Culturally Respectful Is Not Enough: Auditing LLM Safety in Diabetes Advice During Ramadan
Abstract
Large language models are increasingly consulted for health information, yet their safety is rarely evaluated in culturally situated medical contexts where a user's religious practice changes the relevant risks, constraints, and answer style. We study Ramadan fasting among Muslims with diabetes, a setting in which safe advice must jointly handle hypoglycemia and dehydration risk, medication adjustment, religious significance, and individualized clinical judgment. We introduce RamadanSafeQA, a preliminary audit benchmark of 68 synthetic vignettes spanning five Ramadan-diabetes categories and IDF-DAR-style risk levels. We generate 816 responses from four LLMs- GPT-4o, Claude Sonnet 4.6, Jais 2 8B, and MedGemma 27B-under vanilla, safety-checklist, and guideline-grounded prompts, and manually score a shuffled subset of 530 responses with a four-item safety rubric. Cultural respect, clinician referral, and autonomy preservation are near ceiling across models, while medical safety varies sharply: fully-safe rates range from 0% for Jais 2 8B to 81% for Claude Sonnet 4.6 with checklist prompting. The failures are usually medical omissions or incompleteness, not bare refusal or overt religious disrespect.

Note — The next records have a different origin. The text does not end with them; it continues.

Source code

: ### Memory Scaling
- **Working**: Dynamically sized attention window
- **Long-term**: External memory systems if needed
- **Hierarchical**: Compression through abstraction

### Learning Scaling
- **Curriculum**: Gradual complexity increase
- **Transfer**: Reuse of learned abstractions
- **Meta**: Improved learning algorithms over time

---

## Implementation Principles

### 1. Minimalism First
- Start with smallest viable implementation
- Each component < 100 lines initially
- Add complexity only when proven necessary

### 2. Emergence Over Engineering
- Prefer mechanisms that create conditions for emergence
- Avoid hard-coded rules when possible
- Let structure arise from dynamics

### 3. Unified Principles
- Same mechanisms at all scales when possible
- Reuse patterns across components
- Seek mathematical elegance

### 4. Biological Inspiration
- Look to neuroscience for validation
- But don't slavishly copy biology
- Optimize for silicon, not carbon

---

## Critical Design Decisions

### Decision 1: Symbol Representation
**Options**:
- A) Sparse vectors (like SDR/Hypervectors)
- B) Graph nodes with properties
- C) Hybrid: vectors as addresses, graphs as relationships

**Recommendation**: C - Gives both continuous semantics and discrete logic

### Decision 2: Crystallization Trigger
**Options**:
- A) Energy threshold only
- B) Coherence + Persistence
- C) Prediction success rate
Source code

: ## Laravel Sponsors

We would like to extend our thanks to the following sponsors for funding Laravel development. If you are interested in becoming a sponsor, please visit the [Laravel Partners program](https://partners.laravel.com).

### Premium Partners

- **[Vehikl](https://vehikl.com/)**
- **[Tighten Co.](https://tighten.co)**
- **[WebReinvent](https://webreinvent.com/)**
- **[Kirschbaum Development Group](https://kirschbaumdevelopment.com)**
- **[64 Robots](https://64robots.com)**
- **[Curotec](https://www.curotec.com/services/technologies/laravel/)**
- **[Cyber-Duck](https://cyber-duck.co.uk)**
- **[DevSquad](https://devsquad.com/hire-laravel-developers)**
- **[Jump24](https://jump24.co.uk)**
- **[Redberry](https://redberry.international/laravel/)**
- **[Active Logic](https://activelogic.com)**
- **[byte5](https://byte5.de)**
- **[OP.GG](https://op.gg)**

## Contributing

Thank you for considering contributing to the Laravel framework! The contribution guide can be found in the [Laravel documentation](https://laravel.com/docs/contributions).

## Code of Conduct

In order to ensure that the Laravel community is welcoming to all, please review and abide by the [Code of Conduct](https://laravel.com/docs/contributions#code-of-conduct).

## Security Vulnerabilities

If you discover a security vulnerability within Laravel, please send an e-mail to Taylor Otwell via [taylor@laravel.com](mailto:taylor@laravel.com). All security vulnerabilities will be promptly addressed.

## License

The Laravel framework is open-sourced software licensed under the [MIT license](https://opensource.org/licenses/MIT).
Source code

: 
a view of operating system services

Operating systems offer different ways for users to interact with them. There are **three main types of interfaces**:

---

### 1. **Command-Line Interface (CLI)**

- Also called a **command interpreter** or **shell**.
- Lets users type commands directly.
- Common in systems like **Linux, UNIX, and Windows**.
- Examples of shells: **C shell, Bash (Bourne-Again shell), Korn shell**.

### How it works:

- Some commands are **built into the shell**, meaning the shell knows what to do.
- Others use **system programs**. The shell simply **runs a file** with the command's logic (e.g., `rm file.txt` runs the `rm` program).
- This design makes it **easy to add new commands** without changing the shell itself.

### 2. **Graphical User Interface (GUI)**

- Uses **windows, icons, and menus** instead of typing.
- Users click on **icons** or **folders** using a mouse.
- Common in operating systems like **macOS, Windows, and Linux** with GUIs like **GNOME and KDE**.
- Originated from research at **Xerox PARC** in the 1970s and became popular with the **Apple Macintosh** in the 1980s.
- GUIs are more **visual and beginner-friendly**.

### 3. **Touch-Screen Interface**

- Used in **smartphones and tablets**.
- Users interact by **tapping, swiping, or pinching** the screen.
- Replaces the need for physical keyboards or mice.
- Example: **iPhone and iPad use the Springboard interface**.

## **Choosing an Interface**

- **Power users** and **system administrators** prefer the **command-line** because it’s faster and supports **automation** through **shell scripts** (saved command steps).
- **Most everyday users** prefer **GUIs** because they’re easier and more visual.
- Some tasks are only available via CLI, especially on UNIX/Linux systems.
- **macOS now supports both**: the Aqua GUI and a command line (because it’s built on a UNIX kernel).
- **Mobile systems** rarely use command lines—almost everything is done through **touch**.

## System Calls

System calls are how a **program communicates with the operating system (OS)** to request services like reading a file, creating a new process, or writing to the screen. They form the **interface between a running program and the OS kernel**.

Guideline-grounded prompting improves three of four models, but does not help Jais in this English-language audit; its dominant failure mode is substituting supportive interpersonal scripts for clinical content. Our results suggest that culturally aware medical safety evaluation must measure both cultural and clinical axes, because culturally sensitive language can mask missing clinical substance.